The Pentagon has now designated “information operations” as its fifth “core competency” alongside land, sea, air and special forces. Since October 2006, every brigade, division and corps in the US military has had its own "psyop" element producing output for local media. This military activity is linked to the State Department's campaign of "public diplomacy" which includes funding radio stations and news websites.

This use of propaganda disguised as journalism is what journalist John Pilger refers to as “invisible government… the true ruling power of our country.”

As I make clear in my book Battlefield America: The War on the American People, we no longer have a Fourth Estate.

Not when the “news” we receive is routinely manufactured, manipulated and made-to-order by government agents. Not when six corporations control 90% of the media in America. And not when, as Davies laments, “news organizations which might otherwise have exposed the truth were themselves part of the abuse, and so they kept silent, indulging in a comic parody of misreporting, hiding the emerging scandal from their readers like a Victorian nanny covering the children’s eyes from an accident in the street.”

So let’s have no more of this handwringing, heart-wrenching, morally offended talk about fake news by media outlets that have become propagandists for the false reality created by the American government.

After all, as Glenn Greenwald points out, “The term propaganda rings melodramatic and exaggerated, but a press that—whether from fear, careerism, or conviction—uncritically recites false government claims and reports them as fact, or treats elected officials with a reverence reserved for royalty, cannot be accurately described as engaged in any other function.”

So where does that leave us?

What should—or can—we do?

I’ll close with John Pilger’s words of warning and advice:

Real information, subversive information, remains the most potent power of all — and I believe that we must not fall into the trap of believing that the media speaks for the public. That wasn’t true in Stalinist Czechoslovakia and it isn’t true of the United States. In all the years I’ve been a journalist, I’ve never known public consciousness to have risen as fast as it’s rising today…yet this growing critical public awareness is all the more remarkable when you consider the sheer scale of indoctrination, the mythology of a superior way of life, and the current manufactured state of fear.

[The public] need[s] truth, and journalists ought to be agents of truth, not the courtiers of power. I believe a fifth estate is possible, the product of a people’s movement, that monitors, deconstructs, and counters the corporate media.
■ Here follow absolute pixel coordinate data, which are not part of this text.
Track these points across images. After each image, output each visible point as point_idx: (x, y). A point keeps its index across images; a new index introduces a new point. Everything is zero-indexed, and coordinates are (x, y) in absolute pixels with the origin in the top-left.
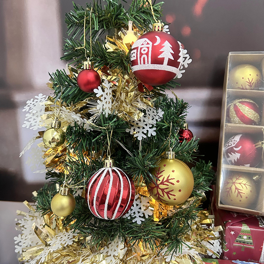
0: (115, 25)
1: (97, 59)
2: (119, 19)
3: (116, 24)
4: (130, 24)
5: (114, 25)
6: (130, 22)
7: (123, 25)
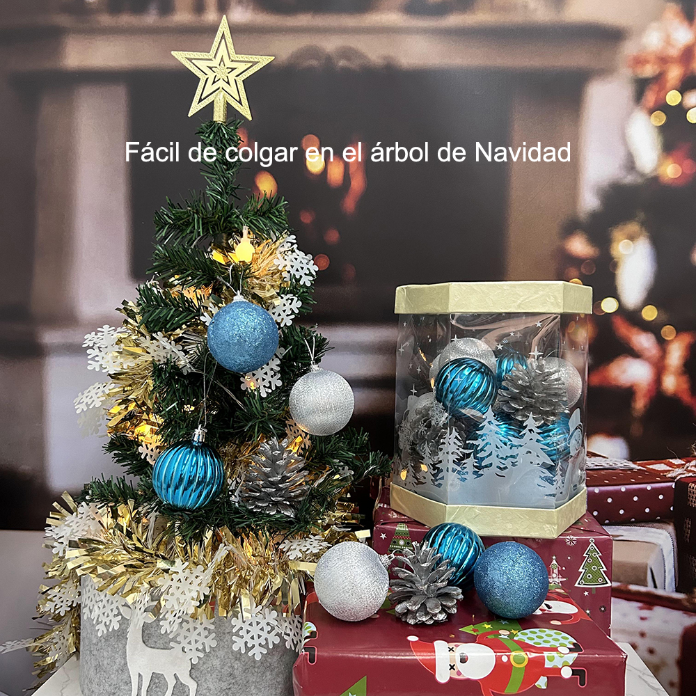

In every university, in every media college, in every news room, teachers of journalism, journalists themselves need to ask themselves about the part they now play in the bloodshed in the name of a bogus objectivity. Such a movement within the media could herald a perestroika of a kind that we have never known. This is all possible. Silences can be broken… In the United States wonderfully free rebellious spirits populate the web… The best reporting … appears on the web … and citizen reporters.

The challenge for the rest of us is to lift this subjugated knowledge from out of the underground and take it to ordinary people. We need to make haste. Liberal Democracy is moving toward a form of corporate dictatorship. This is an historic shift, and the media must not be allowed to be its façade, but itself made into a popular, burning issue, and subjected to direct action. That great whistleblower Tom Paine warned that if the majority of the people were denied the truth and the ideas of truth, it was time to storm what he called the Bastille of words. That time is now.